Patient capital

I was impressed to see last week that the UK equity manager Neil Woodford has raised a record £800m to launch his new investment trust focusing on early-stage companies, having originally set out to raise £200m. The launch of the Woodford Patient Capital Trust is the largest of any UK-based listed fund and is testament to the pulling power of Mr Woodford, who became the UK’s best-known equity manager during his 30 years at Invesco Perpetual before setting up on his own.

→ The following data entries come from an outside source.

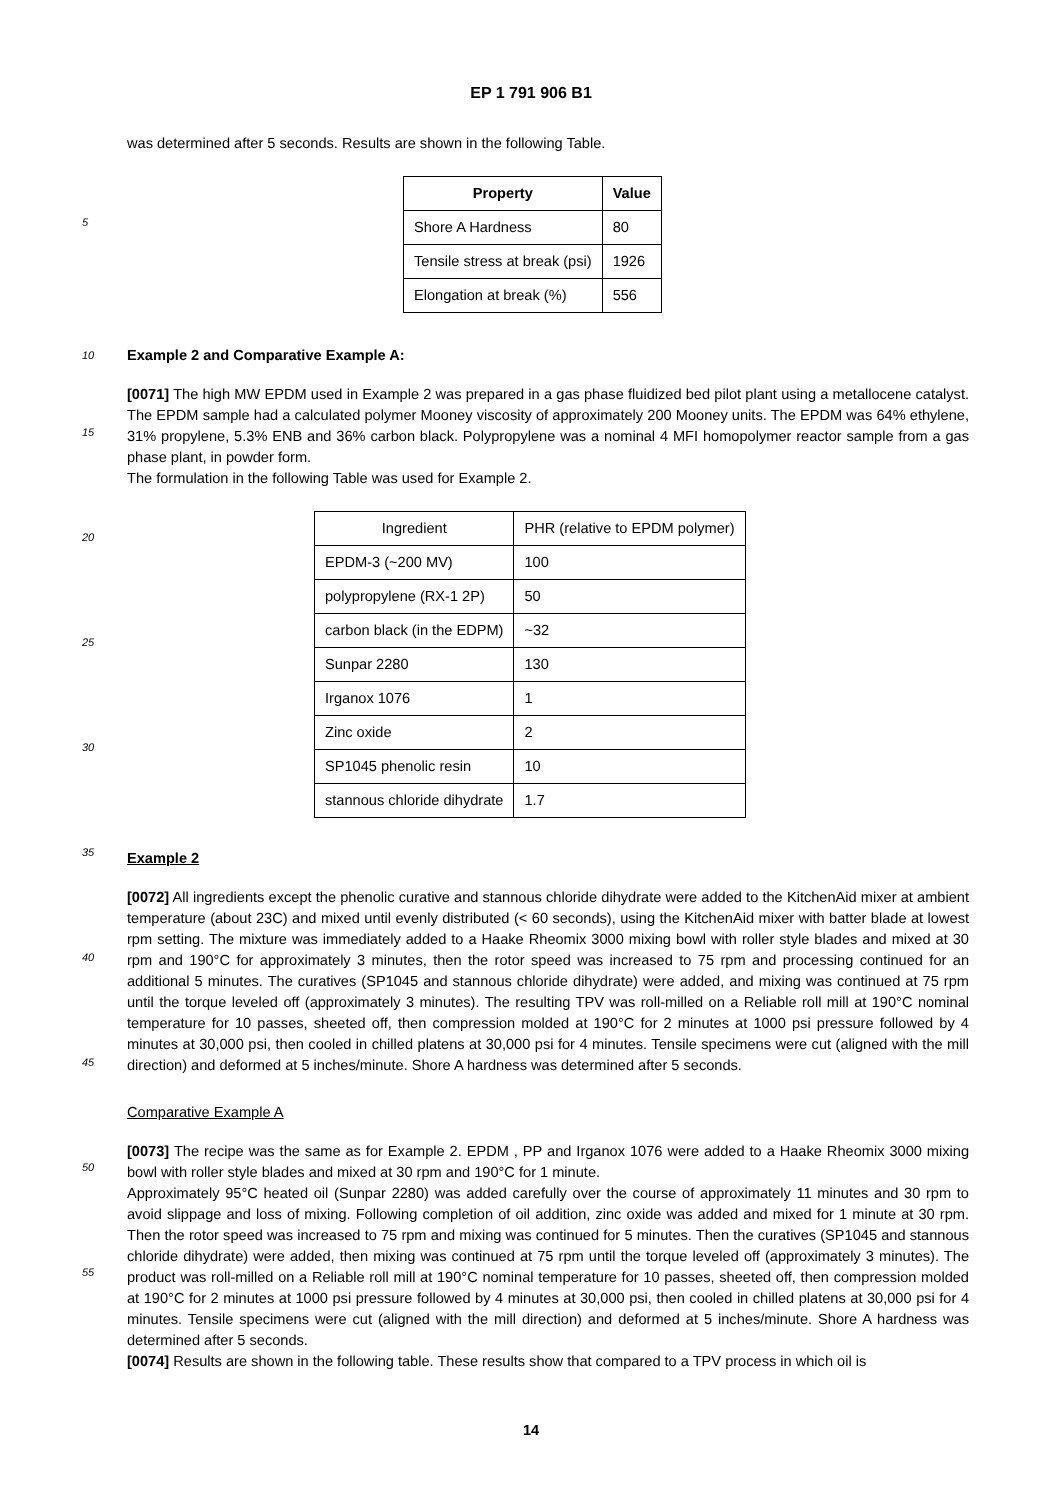EP 1 791 906 B1
was determined after 5 seconds. Results are shown in the following Table.
| Property | Value |
| --- | --- |
| Shore A Hardness | 80 |
| Tensile stress at break (psi) | 1926 |
| Elongation at break (%) | 556 |
10 Example 2 and Comparative Example A:
[0071] The high MW EPDM used in Example 2 was prepared in a gas phase fluidized bed pilot plant using a metallocene catalyst. The EPDM sample had a calculated polymer Mooney viscosity of approximately 200 Mooney units. The EPDM was 64% ethylene, 31% propylene, 5.3% ENB and 36% carbon black. Polypropylene was a nominal 4 MFI homopolymer reactor sample from a gas phase plant, in powder form.
The formulation in the following Table was used for Example 2.
| Ingredient | PHR (relative to EPDM polymer) |
| --- | --- |
| EPDM-3 (~200 MV) | 100 |
| polypropylene (RX-1 2P) | 50 |
| carbon black (in the EDPM) | ~32 |
| Sunpar 2280 | 130 |
| Irganox 1076 | 1 |
| Zinc oxide | 2 |
| SP1045 phenolic resin | 10 |
| stannous chloride dihydrate | 1.7 |
Example 2
[0072] All ingredients except the phenolic curative and stannous chloride dihydrate were added to the KitchenAid mixer at ambient temperature (about 23C) and mixed until evenly distributed (< 60 seconds), using the KitchenAid mixer with batter blade at lowest rpm setting. The mixture was immediately added to a Haake Rheomix 3000 mixing bowl with roller style blades and mixed at 30 rpm and 190°C for approximately 3 minutes, then the rotor speed was increased to 75 rpm and processing continued for an additional 5 minutes. The curatives (SP1045 and stannous chloride dihydrate) were added, and mixing was continued at 75 rpm until the torque leveled off (approximately 3 minutes). The resulting TPV was roll-milled on a Reliable roll mill at 190°C nominal temperature for 10 passes, sheeted off, then compression molded at 190°C for 2 minutes at 1000 psi pressure followed by 4 minutes at 30,000 psi, then cooled in chilled platens at 30,000 psi for 4 minutes. Tensile specimens were cut (aligned with the mill direction) and deformed at 5 inches/minute. Shore A hardness was determined after 5 seconds.
Comparative Example A
[0073] The recipe was the same as for Example 2. EPDM , PP and Irganox 1076 were added to a Haake Rheomix 3000 mixing bowl with roller style blades and mixed at 30 rpm and 190°C for 1 minute.
Approximately 95°C heated oil (Sunpar 2280) was added carefully over the course of approximately 11 minutes and 30 rpm to avoid slippage and loss of mixing. Following completion of oil addition, zinc oxide was added and mixed for 1 minute at 30 rpm. Then the rotor speed was increased to 75 rpm and mixing was continued for 5 minutes. Then the curatives (SP1045 and stannous chloride dihydrate) were added, then mixing was continued at 75 rpm until the torque leveled off (approximately 3 minutes). The product was roll-milled on a Reliable roll mill at 190°C nominal temperature for 10 passes, sheeted off, then compression molded at 190°C for 2 minutes at 1000 psi pressure followed by 4 minutes at 30,000 psi, then cooled in chilled platens at 30,000 psi for 4 minutes. Tensile specimens were cut (aligned with the mill direction) and deformed at 5 inches/minute. Shore A hardness was determined after 5 seconds.
[0074] Results are shown in the following table. These results show that compared to a TPV process in which oil is
5
15
20
25
30
35
40
45
50
55
14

Patient Capital intends to focus on companies whose offering is based on intellectual property; Woodford has a record of investing in unquoted biotechnology companies. The goal is to fully deploying its capital within one to two years of launch. Once this is achieved, the fund will hold 50 to 100 stocks, of which 75% will be invested in early-stage companies; the rest will consist of mature companies.
 
The new fund is potentially a big boost for the UK life sciences industry, which has shown signs of a revival over the last year or so, as evidenced by successful flotations of companies such as Horizon Discovery and Circassia. However, this is dwarfed by developments in the US where the New York Stock Exchange Arca biotech index has risen by over 200% since the start of 2011, easily outpacing the S&P 500, which has grown 64%. At this rate, it will not be long before the cumulative market capitalisation of US biotech companies tops $1tn.  
 
For some, the exuberance is eerily familiar to the bull market that preceded the biotech crash of 2000. Yet it may be different this time. Then, investors were betting on the promise of genomic science, which failed to immediately live up to the hype. Now, however, they are investing in more advanced treatments as the scientific breakthroughs of the past decade reach commercialisation.
 
The US life sciences industry has matured. In 2001, the cumulative market capitalisation of the top five biotech groups was $82bn. Now Gilead, Amgen, Biogen, Celgene and Regeneron are worth over $500bn combined. Gilead is bigger than many of the best-known names in pharma, including GlaxoSmithKline, Sanofi and Bristol-Myers Squibb, while Biogen is larger than AstraZeneca and Eli Lilly.
 
There are concerns that the US market is now in a bubble with stocks significantly overvalued and poised for a big fall when the bubble bursts. Woodford has been quoted as saying that he thinks this might be the case in some parts of the quoted US biotech sector but interestingly he noted in a recent interview with The Daily Telegraph that the valuations of unquoted British biotech companies are at bargain-basement levels.
 
If Woodford is right, investing in such companies will expose his new fund to the biotech boom while insulating it from the much-feared and discussed possibility of a bust. The flip side of such optimism is that if a crash slows the conveyor belt ferrying biotechs to big-ticket partnerships, buyouts and IPOs, early-stage British biotechs may find it harder to find capital when they need to graduate to large clinical trials.
 
I certainly hope that Woodford’s analysis is correct, both for the sake of the UK life science industry and also from a personal perspective as I have subscribed for shares in the Woodford Patient Capital Trust.